Papers
Papers
Home > Papers > Parallel Fractals
Introduction | Mandelbrot Set | Image Characteristics | Parallel Algorithm Design | Partitioning | Agglomeration | Output Synchronization | Token-Passing | Polling | Performance Analysis | Conclusion | Bibliography | Slides

Parallel Fractal Image Generation
Token-Passing Synchronization

As a first approach, we can make use of the fact that the lines are distributed among the nodes in a cyclic fashion (node 1 has lines 1, 5, 9, ...; node 2 has lines 2, 6, 10, ...; etc.). After all nodes have completed their share of the lines, they use a simple token-passing algorithm to output their lines one after another (Figure 7):

Figure 7: Token-passing synchronization
Figure 7: Token-passing synchronization

In this model, every node must wait to receive a token from its previous node before it can output a line. Then, it passes the token on to the next node, which has the next line of the image, and so on. Of course, one "master" node (the one that has the very first line) must initiate the cycle as described in the following pseudocode:

Master node:
        compute all my lines
        output my line
        send token to next node
        continue with WHILE loop as every other node

Every other node:
        compute all my lines
        WHILE NOT all my lines are output
                wait for reception of token from previous node
                output my next line
                send token to next node
        END WHILE

An obvious drawback of this approach is that only one node is busy outputting a line at any given point in time while all other nodes have to be idle, waiting until it is their turn. Processing power is further wasted by the fact that all nodes have to finish computation before the output cycle begins.

However, this drawback only exists if we use blocking communication, i.e. if a node can not execute any other commands while it is waiting to receive a message. If we use non-blocking communication, the node can initiate the reception of a message at some point in time, then continue working on other things and just occasionally check if a message has arrived. hus, if we use non-blocking communication for synchronization, the nodes can start outputting lines earlier and continue computation while it is not their turn to output a line, as described in the following pseudocode:

Master node:
        compute my first line
        output my first line
        send token to next node (non-blocking)
        continue with non-blocking reception as every other node

Every other node:
        initiate non-blocking reception of token from previous node
        WHILE NOT all my lines are output
                IF NOT all my lines are computed
                        compute my next line
                END IF
                IF token received
                        output my next completed line
                        send token to next node (non-blocking)
                        initiate non-blocking reception of token from previous node
                END IF
        END WHILE

Here, each node checks after the completion of every line if it is has received a token. If that is the case, it outputs the line, passes the token on, gets ready for the reception of the next token, and then continues to compute the next line. If a line is completed but no token has been received in the meantime, the node just goes ahead and computes the next line, and so on. This means that a node can finish the computation of all lines before it has finished the output of all lines. In that case, it will output the remaining lines as soon as the respective tokens arrive, just sitting idle between tokens.

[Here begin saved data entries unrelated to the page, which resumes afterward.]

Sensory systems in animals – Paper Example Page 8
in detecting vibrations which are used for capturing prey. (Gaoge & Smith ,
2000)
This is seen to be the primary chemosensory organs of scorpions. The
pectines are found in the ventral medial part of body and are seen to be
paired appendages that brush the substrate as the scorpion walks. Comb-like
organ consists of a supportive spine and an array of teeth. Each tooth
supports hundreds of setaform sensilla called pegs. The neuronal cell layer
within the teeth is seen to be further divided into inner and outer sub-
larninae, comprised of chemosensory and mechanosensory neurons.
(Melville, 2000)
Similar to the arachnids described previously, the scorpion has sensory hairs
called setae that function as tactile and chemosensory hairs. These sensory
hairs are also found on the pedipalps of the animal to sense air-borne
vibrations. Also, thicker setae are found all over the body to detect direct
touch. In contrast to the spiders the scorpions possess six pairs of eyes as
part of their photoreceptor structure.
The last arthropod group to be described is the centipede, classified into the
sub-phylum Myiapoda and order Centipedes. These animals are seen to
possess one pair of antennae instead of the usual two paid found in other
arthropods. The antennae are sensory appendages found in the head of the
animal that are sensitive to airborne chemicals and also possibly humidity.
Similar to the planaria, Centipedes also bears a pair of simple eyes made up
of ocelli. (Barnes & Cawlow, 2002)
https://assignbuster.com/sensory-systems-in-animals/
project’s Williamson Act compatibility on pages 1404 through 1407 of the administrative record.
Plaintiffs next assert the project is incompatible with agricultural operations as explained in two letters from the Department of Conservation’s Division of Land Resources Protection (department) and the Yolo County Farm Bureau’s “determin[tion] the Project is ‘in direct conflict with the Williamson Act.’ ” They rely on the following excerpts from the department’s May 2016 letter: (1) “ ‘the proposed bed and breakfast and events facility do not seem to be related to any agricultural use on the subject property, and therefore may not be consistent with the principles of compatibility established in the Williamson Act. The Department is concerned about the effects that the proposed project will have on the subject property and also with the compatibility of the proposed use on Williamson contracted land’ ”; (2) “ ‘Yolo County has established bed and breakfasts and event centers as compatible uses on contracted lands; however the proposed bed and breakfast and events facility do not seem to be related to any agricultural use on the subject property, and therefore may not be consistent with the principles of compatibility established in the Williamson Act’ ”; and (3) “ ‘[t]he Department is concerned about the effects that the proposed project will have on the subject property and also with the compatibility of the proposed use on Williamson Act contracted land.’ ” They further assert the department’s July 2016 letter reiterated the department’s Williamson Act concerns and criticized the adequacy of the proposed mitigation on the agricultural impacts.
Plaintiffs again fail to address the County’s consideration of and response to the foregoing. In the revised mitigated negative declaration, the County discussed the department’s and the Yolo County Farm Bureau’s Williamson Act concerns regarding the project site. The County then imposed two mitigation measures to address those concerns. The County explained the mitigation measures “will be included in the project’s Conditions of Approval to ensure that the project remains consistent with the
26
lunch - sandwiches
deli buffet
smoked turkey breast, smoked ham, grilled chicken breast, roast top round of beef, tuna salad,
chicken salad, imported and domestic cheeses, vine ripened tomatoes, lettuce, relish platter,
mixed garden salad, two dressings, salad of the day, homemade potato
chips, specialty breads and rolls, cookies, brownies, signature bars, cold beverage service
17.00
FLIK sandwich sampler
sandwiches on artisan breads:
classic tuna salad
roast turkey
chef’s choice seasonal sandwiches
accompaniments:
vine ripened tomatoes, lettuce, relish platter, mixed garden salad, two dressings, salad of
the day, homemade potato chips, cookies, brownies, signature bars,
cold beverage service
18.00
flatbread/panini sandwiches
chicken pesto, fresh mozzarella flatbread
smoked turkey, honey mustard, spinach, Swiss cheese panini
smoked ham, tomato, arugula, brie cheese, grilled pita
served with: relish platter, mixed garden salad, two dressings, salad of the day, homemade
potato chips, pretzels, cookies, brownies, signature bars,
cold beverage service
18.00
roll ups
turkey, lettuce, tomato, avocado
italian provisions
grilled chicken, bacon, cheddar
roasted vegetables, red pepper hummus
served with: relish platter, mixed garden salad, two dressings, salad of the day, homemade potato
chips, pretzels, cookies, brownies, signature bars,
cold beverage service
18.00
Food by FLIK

One might argue that it would be better to check for an incoming token more frequently than only after each completed line (which might actually be quite a long time for high iteration maximums). However, checking after every point (or even after every iteration), produces considerable overhead that slows the calculation down. In addition, there is not really any performance gained by outputting a completed line and passing the token on as soon as possible, since we are not wasting many ressources when we let lines accumulate: If the load is balanced relatively evenly, the final phase where some nodes are idle between communications should not be too long since all nodes need about the same time to compute all their lines.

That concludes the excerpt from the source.